To me, tasks are (somewhat) logically analogous to threads. The solution
that first comes to mind is to create an AsyncioTaskExecutor with a
submit(coro, *args, **kwargs) method. Put a reference to the coroutine and
its arguments into an asyncio queue. Spawn n tasks pulling from this queue
and awaiting the coroutines.

It'd probably be useful to have this in the stdlib at some point.

Date: Wed, 13 Jun 2018 22:45:22 +0200
> From: Michel Desmoulin 
> To: python-dev@python.org
> Subject: [Python-Dev] A more flexible task creation
> Message-ID: 
> Content-Type: text/plain; charset=utf-8
>
> I was working on a concurrency limiting code for asyncio, so the user
> may submit as many tasks as one wants, but only a max number of tasks
> will be submitted to the event loop at the same time.
>
> However, I wanted that passing an awaitable would always return a task,
> no matter if the task was currently scheduled or not. The goal is that
> you could add done callbacks to it, decide to force schedule it, etc
>
> I dug in the asyncio.Task code, and encountered:
>
> def __init__(self, coro, *, loop=None):
> ...
> self._loop.call_soon(self._step)
> self.__class__._all_tasks.add(self)
>
> I was surprised to see that instantiating a Task class has any side
> effect at all, let alone 2, and one of them being to be immediately
> scheduled for execution.
>
> I couldn't find a clean way to do what I wanted: either you
> loop.create_task() and you get a task but it runs, or you don't run
> anything, but you don't get a nice task object to hold on to.
>
> I tried several alternatives, like returning a future, and binding the
> future awaiting to the submission of a task, but that was complicated
> code that duplicated a lot of things.
>
> I tried creating a custom task, but it was even harder, setting a custom
> event policy, to provide a custom event loop with my own create_task()
> accepting parameters. That's a lot to do just to provide a parameter to
> Task, especially if you already use a custom event loop (e.g: uvloop). I
> was expecting to have to create a task factory only, but task factories
> can't get any additional parameters from create_task()).
>
> Additionally I can't use ensure_future(), as it doesn't allow to pass
> any parameter to the underlying Task, so if I want to accept any
> awaitable in my signature, I need to provide my own custom ensure_future().
>
> All those implementations access a lot of _private_api, and do other
> shady things that linters hate; plus they are fragile at best. What's
> more, Task being rewritten in C prevents things like setting self._coro,
> so we can only inherit from the pure Python slow version.
>
> In the end, I can't even await the lazy task, because it blocks the
> entire program.
>
> Hence I have 2 distinct, but independent albeit related, proposals:
>
> - Allow Task to be created but not scheduled for execution, and add a
> parameter to ensure_future() and create_task() to control this.
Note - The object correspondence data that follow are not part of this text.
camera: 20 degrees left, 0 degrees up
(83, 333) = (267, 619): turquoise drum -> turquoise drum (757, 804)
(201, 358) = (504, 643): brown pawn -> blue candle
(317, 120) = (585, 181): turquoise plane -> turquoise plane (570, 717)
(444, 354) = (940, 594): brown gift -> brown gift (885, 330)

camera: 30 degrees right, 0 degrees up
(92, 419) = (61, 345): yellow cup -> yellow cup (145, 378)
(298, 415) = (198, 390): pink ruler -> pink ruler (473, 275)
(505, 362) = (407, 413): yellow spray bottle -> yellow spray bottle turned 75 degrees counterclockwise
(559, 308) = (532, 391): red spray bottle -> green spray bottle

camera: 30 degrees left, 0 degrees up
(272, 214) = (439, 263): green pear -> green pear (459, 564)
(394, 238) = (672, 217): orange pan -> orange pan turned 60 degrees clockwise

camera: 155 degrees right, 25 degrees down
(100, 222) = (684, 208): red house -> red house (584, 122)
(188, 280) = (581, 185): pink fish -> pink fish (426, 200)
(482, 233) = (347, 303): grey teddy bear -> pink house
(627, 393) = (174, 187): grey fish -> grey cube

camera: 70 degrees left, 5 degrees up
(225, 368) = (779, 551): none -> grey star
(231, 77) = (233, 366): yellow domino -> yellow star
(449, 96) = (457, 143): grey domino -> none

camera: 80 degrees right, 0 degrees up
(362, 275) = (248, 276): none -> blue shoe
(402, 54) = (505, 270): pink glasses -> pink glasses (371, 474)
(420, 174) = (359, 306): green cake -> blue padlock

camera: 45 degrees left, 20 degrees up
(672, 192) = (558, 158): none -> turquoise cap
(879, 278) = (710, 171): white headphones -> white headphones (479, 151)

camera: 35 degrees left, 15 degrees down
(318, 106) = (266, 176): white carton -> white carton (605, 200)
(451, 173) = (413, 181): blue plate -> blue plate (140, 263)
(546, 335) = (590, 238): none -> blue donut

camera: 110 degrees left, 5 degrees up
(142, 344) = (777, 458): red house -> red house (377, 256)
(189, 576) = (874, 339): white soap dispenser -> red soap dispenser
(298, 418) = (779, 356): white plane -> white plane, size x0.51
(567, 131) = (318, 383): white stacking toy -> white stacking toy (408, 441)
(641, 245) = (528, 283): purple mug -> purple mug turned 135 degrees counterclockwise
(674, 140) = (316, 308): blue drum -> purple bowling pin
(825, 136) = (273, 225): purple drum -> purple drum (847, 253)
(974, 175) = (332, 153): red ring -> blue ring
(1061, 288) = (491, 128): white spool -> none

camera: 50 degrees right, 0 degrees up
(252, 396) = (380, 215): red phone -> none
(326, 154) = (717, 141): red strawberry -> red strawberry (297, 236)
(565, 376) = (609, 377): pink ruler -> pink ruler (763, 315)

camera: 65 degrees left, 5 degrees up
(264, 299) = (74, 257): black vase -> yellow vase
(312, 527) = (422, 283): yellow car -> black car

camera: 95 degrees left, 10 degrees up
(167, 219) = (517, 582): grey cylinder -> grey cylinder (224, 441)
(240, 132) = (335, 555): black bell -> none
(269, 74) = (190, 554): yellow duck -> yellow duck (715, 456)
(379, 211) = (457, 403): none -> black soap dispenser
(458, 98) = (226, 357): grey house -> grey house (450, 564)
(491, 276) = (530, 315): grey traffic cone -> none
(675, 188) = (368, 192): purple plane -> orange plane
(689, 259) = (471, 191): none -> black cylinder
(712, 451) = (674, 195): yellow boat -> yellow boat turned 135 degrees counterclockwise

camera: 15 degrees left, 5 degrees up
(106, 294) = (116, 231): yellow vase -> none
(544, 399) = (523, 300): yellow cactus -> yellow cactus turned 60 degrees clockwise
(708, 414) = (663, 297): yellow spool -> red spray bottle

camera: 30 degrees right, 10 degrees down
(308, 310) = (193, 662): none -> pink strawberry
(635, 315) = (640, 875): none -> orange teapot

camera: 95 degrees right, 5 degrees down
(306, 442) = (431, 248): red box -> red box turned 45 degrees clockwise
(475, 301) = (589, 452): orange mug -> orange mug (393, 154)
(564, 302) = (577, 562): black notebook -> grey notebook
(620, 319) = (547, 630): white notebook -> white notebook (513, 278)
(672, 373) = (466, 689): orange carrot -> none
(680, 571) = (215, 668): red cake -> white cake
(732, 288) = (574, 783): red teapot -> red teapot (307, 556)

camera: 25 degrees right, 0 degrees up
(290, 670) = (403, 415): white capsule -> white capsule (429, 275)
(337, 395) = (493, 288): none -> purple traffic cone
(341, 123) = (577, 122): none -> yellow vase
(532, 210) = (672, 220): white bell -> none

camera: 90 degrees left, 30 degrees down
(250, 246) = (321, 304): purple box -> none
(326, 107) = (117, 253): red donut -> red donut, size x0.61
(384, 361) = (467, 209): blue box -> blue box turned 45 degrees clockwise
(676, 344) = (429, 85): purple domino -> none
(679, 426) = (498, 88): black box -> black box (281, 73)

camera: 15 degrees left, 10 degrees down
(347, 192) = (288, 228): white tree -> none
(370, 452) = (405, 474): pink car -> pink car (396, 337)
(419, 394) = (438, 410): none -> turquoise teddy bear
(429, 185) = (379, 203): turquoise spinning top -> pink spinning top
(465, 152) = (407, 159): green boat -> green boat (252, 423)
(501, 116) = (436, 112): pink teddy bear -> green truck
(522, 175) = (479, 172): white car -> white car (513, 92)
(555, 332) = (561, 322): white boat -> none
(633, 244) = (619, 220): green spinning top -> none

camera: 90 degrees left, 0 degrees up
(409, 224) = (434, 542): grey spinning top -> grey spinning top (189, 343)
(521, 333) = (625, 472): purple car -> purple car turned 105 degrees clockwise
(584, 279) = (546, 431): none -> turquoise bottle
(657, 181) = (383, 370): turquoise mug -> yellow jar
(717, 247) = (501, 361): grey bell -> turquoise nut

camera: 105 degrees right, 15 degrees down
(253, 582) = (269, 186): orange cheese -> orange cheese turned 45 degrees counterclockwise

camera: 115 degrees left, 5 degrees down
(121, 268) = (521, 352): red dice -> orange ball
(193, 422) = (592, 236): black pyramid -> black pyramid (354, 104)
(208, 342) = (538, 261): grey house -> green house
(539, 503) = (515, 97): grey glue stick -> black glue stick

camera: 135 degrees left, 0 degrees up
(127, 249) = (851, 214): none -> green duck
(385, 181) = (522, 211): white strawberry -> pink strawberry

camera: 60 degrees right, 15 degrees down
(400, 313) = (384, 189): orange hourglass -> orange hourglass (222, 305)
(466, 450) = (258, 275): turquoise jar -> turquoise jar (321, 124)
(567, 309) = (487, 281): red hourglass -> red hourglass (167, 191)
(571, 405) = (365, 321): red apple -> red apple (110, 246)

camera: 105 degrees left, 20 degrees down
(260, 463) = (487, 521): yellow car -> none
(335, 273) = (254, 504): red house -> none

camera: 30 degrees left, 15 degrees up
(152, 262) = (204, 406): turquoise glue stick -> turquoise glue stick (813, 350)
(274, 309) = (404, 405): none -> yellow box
Awaiting
> such a task would just do like asyncio.sleep(O) until it is scheduled
> for execution.
>
> - Add an parameter to ensure_future() and create_task() named "kwargs"
> that accept a mapping and will be passed as **kwargs to the underlying
> created Task.
>
> I insist on the fact that the 2 proposals are independent, so please
> don't reject both if you don't like one or the other. Passing a
> parameter to the underlying custom Task is still of value even without
> the unscheduled instantiation, and vice versa.
>
> Also, if somebody has any idea on how to make a LazyTask that we can
> await on without blocking everything, I'll take it.